▶ Extract:
# # # # # # #

Bulletproof coffee has gotten a lot of attention recently. I’ll admit, I was super excited to throw a slab of butter in coffee. I loved it! I even tried skipping my breakfast and doing my morning exercises “bulletproofed.” My body and nervous system had mixed responses and I realized that wasn’t the best combo for me.

From what Dave Asprey says, a big part of his inspiration in tossing butter in coffee was Tibetan tea. Tibetans have been mixing butter into their tea for centuries. Having mixed results with the “no-breakfast-bulletproof-exercise-routine” got me thinking more about the nature of coffee according to Traditional Tibetan Medicine and how we would actually supercharge it.

Tibetans not only throw butter into their tea…they even season it up with salt. Why? Until recently most Tibetans lived intensely active, nomadic lives at very high elevations, and this mixture of butter and salt in their tea was the perfect all-day nutritious tonic to keep them energized, hydrated and nourished. For high-mountain nomads who are very active and have limited food staples, butter is an excellent foundation for keeping the body nourished.

# # # # # # #

▶ Problem description:
Could you set down the whole passage above on bulletproof coffee and Tibetan butter tea, word for word?

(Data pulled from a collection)

# # # # # # #

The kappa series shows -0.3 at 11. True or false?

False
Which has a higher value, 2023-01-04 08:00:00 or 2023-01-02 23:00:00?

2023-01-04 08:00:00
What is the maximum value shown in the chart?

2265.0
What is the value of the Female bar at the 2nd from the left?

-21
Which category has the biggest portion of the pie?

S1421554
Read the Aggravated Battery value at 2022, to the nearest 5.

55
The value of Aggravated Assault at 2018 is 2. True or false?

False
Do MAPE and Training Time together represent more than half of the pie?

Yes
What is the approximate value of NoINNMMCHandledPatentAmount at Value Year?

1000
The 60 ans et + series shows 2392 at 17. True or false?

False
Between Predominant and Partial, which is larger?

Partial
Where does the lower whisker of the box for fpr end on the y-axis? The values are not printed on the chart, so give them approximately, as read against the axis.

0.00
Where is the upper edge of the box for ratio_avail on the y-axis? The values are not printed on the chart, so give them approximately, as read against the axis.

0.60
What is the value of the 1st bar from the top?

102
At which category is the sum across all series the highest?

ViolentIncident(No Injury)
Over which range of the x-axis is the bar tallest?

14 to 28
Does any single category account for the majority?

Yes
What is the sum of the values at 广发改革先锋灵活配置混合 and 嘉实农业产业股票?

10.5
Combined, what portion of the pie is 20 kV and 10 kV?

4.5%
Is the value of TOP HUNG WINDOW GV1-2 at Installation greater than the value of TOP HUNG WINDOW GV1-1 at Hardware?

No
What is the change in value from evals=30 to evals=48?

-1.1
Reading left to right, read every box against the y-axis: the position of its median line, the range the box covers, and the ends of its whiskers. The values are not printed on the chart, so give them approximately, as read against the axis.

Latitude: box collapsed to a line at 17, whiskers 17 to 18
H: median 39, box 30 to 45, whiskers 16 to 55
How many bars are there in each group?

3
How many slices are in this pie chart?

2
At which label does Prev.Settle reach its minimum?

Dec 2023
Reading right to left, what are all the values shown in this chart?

# # # # # # #

▶ The completed task:
Bulletproof coffee has gotten a lot of attention recently. I’ll admit, I was super excited to throw a slab of butter in coffee. I loved it! I even tried skipping my breakfast and doing my morning exercises “bulletproofed.” My body and nervous system had mixed responses and I realized that wasn’t the best combo for me.

From what Dave Asprey says, a big part of his inspiration in tossing butter in coffee was Tibetan tea. Tibetans have been mixing butter into their tea for centuries. Having mixed results with the “no-breakfast-bulletproof-exercise-routine” got me thinking more about the nature of coffee according to Traditional Tibetan Medicine and how we would actually supercharge it.

Tibetans not only throw butter into their tea…they even season it up with salt. Why? Until recently most Tibetans lived intensely active, nomadic lives at very high elevations, and this mixture of butter and salt in their tea was the perfect all-day nutritious tonic to keep them energized, hydrated and nourished. For high-mountain nomads who are very active and have limited food staples, butter is an excellent foundation for keeping the body nourished.